To-do item >> Starting at the line that contains "EDUCACIÓN PARA EL HOGAR, IV: 17 -> 25" in the listing below, write out every line word for word until you have written the line that contains "DESARROLLO AGROPECUARIO, II: 8 -> 3".

Material supplied >>
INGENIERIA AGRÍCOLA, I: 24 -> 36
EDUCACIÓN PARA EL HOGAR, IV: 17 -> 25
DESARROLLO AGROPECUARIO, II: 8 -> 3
--
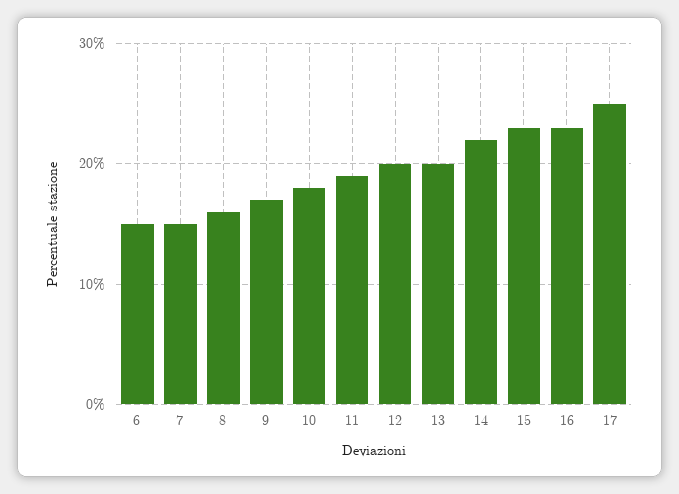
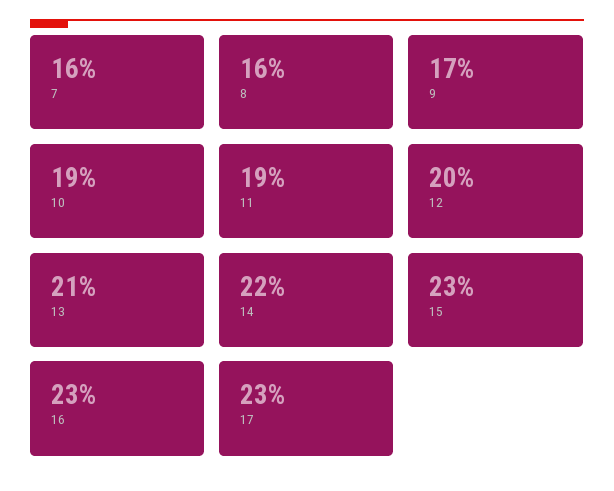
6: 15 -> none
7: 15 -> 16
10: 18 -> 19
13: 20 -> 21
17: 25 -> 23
--
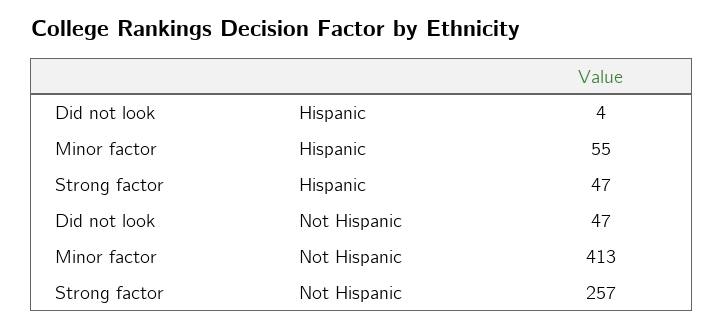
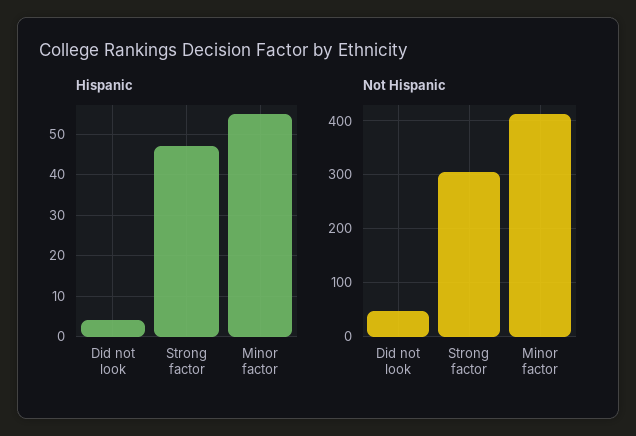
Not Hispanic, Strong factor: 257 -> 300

Answer to the problem >>
EDUCACIÓN PARA EL HOGAR, IV: 17 -> 25
DESARROLLO AGROPECUARIO, II: 8 -> 3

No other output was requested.